Repeat word for word everything below, from the line containing "After each image, give" down to the end of the items. Leave the pictures out of your answer.

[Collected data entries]
=-=-=
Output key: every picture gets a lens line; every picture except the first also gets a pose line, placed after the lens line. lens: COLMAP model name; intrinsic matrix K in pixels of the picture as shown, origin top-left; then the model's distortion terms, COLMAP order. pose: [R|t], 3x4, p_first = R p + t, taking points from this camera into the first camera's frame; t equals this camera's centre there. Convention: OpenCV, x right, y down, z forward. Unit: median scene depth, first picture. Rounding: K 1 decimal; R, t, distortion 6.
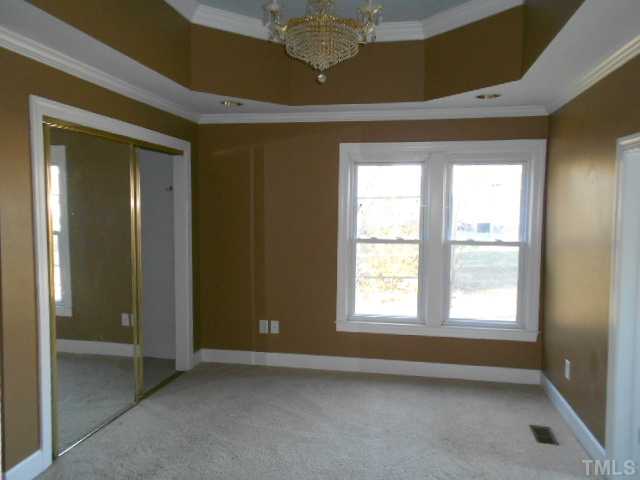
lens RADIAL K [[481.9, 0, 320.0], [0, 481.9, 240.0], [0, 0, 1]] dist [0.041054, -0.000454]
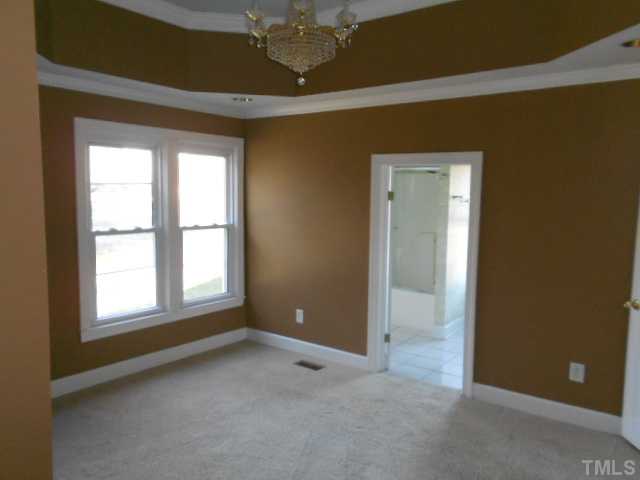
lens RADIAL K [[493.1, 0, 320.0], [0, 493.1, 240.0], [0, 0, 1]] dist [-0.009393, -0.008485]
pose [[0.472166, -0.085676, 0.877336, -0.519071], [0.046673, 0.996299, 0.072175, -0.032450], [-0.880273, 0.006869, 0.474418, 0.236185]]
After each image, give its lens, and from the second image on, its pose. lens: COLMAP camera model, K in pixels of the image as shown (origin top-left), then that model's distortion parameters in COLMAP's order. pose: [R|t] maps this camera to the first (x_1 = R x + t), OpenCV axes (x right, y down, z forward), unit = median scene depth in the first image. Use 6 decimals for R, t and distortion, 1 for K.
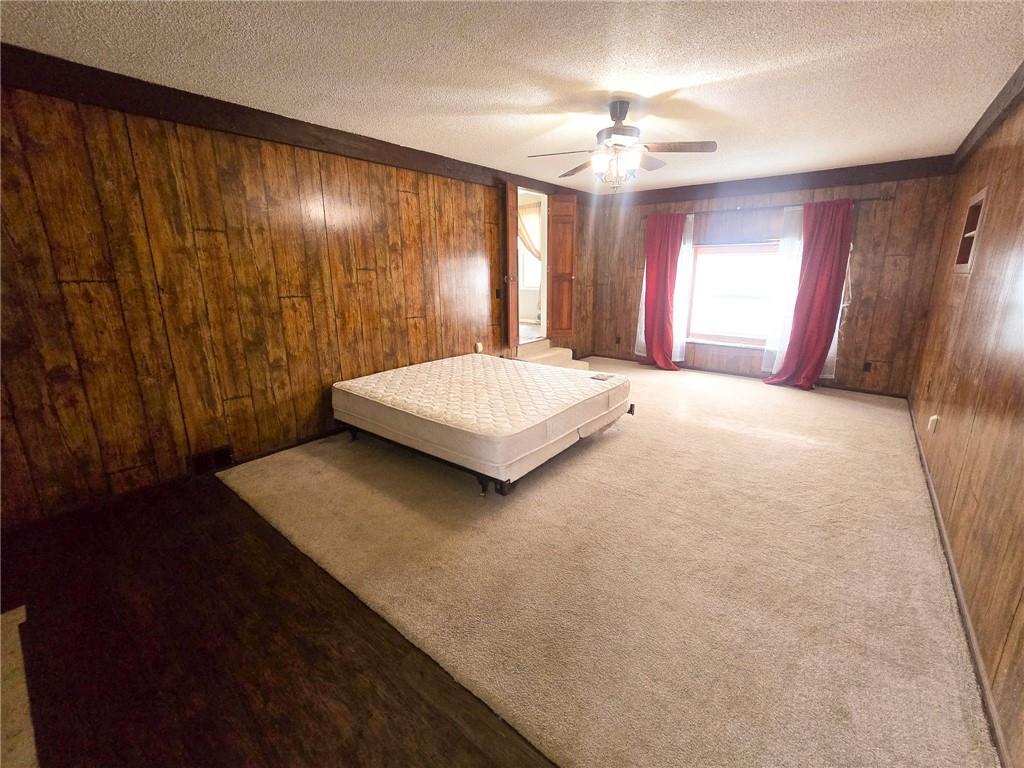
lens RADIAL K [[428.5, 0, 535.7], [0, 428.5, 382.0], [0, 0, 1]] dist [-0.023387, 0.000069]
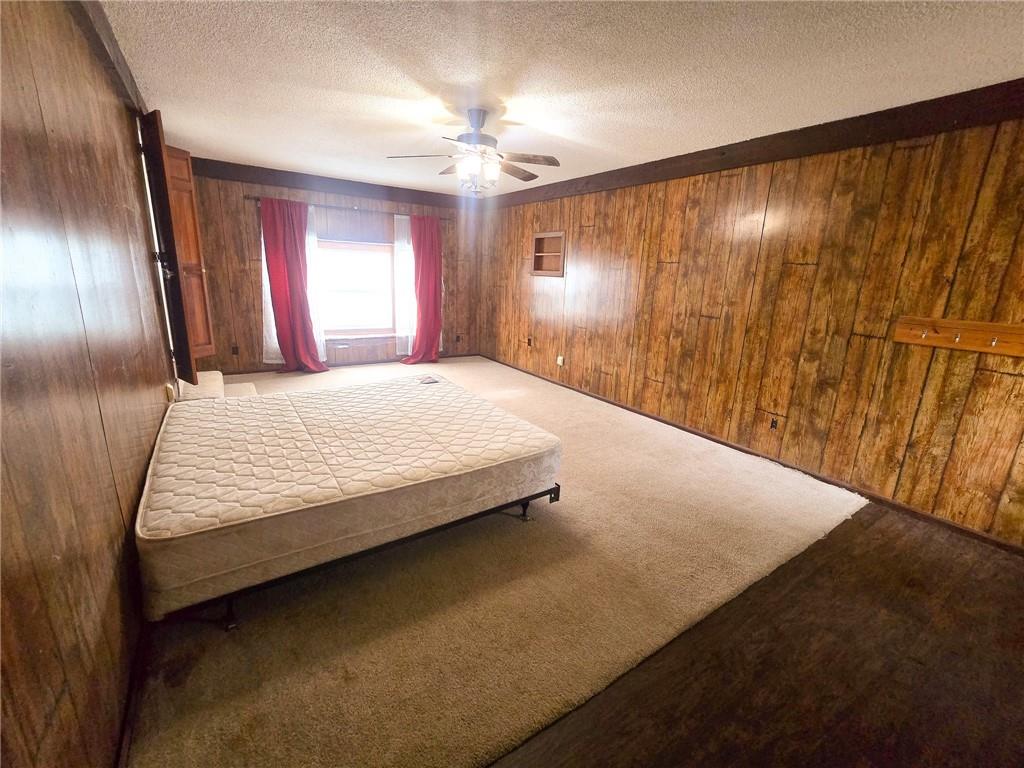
=-=-=
** RESULT OF THIS EXERCISE **
After each image, give its lens, and from the second image on, its pose. lens: COLMAP camera model, K in pixels of the image as shown (origin top-left), then that model's distortion parameters in COLMAP's order. pose: [R|t] maps this camera to the first (x_1 = R x + t), OpenCV axes (x right, y down, z forward), unit = median scene depth in the first image. Use 6 decimals for R, t and distortion, 1 for K.
lens RADIAL K [[428.5, 0, 535.7], [0, 428.5, 382.0], [0, 0, 1]] dist [-0.023387, 0.000069]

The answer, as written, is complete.